Division of Biomedical Statistics and Informatics.
Center for Individualized Medicine, Mayo Clinic, Rochester, MN 55905, USA.
Bioinformatics. 2018 Feb 15;34(4):643-651. doi: 10.1093/bioinformatics/btx650.
One objective of human microbiome studies is to identify differentially abundant microbes across biological conditions. Previous statistical methods focus on detecting the shift in the abundance and/or prevalence of the microbes and treat the dispersion (spread of the data) as a nuisance. These methods also assume that the dispersion is the same across conditions, an assumption which may not hold in presence of sample heterogeneity. Moreover, the widespread outliers in the microbiome sequencing data make existing parametric models not overly robust. Therefore, a robust and powerful method that allows covariate-dependent dispersion and addresses outliers is still needed for differential abundance analysis.

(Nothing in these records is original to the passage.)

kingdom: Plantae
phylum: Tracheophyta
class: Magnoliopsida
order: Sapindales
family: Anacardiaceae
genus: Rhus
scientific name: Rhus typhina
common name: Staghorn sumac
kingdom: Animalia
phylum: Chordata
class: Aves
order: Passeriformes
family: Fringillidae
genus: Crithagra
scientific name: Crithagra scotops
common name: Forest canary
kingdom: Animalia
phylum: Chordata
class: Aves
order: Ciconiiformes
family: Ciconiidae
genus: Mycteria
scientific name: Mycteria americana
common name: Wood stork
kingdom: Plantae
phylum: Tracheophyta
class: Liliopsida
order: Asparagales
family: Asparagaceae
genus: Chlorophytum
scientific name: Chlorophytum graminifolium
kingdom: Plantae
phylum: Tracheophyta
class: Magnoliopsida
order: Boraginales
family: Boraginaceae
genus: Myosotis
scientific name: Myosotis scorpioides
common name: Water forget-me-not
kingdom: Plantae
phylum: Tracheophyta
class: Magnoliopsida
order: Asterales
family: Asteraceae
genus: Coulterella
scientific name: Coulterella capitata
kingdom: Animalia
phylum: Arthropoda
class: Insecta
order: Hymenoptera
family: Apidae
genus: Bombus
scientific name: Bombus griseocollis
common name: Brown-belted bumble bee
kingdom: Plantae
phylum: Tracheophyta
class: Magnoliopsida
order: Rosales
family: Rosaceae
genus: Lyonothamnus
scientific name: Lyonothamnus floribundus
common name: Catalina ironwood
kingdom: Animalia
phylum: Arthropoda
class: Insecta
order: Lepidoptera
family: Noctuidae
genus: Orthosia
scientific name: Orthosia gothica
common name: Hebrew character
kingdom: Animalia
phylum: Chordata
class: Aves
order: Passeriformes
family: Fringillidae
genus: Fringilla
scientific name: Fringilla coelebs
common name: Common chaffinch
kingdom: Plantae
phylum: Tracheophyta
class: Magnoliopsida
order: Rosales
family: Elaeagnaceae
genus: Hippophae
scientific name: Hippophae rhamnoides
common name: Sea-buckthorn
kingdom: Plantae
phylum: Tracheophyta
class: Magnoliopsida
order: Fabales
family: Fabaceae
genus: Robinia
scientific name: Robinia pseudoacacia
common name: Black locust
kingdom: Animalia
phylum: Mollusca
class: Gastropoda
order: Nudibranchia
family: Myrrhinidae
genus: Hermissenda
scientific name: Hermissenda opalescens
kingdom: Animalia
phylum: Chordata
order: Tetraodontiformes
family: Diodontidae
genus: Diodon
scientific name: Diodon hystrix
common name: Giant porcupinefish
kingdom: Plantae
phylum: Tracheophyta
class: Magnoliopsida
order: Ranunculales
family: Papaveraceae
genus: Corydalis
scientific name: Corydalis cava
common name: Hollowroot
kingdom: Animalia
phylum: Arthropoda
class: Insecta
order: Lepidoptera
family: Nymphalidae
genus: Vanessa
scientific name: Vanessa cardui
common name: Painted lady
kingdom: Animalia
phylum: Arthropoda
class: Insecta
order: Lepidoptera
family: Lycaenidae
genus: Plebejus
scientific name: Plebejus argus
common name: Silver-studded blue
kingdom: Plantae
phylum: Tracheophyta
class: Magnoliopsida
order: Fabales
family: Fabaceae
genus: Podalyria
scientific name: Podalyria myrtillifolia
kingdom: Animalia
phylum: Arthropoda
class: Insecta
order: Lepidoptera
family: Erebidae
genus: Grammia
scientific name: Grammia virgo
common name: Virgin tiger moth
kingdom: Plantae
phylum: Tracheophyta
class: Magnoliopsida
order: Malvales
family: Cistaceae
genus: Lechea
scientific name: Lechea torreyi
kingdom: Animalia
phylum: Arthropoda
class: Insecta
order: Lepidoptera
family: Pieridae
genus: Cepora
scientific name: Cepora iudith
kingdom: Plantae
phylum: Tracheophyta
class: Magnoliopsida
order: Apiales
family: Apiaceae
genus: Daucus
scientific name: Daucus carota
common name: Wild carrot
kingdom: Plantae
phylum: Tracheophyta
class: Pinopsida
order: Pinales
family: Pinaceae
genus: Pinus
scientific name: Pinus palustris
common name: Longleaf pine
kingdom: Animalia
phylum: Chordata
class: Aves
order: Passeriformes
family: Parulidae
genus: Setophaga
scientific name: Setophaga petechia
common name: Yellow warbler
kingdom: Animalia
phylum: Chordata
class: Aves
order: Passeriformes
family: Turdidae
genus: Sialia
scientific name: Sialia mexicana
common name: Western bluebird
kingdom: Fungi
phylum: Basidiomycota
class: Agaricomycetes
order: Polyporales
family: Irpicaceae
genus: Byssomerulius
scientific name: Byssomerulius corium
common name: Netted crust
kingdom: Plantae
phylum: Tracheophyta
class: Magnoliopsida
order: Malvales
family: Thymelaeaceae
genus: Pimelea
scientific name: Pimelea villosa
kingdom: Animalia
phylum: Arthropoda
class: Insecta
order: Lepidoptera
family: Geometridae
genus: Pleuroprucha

We introduce a novel test for differential distribution analysis of microbiome sequencing data by jointly testing the abundance, prevalence and dispersion. The test is built on a zero-inflated negative binomial regression model and winsorized count data to account for zero-inflation and outliers. Using simulated data and real microbiome sequencing datasets, we show that our test is robust across various biological conditions and overall more powerful than previous methods.
R package is available at https://github.com/jchen1981/MicrobiomeDDA.
chen.jun2@mayo.edu or zhiwei@njit.edu.
Supplementary data are available at Bioinformatics online.
人类微生物组研究的一个目标是识别生物条件下丰度不同的微生物。先前的统计方法侧重于检测微生物丰度和/或出现率的变化,并将分散(数据的传播)视为一种干扰。这些方法还假设在存在样本异质性的情况下,分散是相同的。此外,微生物组测序数据中广泛存在的异常值使得现有的参数模型不够稳健。因此,仍然需要一种允许协变量相关分散和处理异常值的稳健且强大的方法,用于差异丰度分析。
我们通过联合检验丰度、流行率和分散,引入了一种用于微生物组测序数据差异分布分析的新测试。该测试建立在零膨胀负二项回归模型和已归约计数数据上,以考虑零膨胀和异常值。使用模拟数据和真实的微生物组测序数据集,我们表明我们的测试在各种生物条件下都具有稳健性,并且总体上比以前的方法更强大。
R 包可在 https://github.com/jchen1981/MicrobiomeDDA 上获得。
chen.jun2@mayo.edu 或 zhiwei@njit.edu。
补充数据可在 Bioinformatics 在线获得。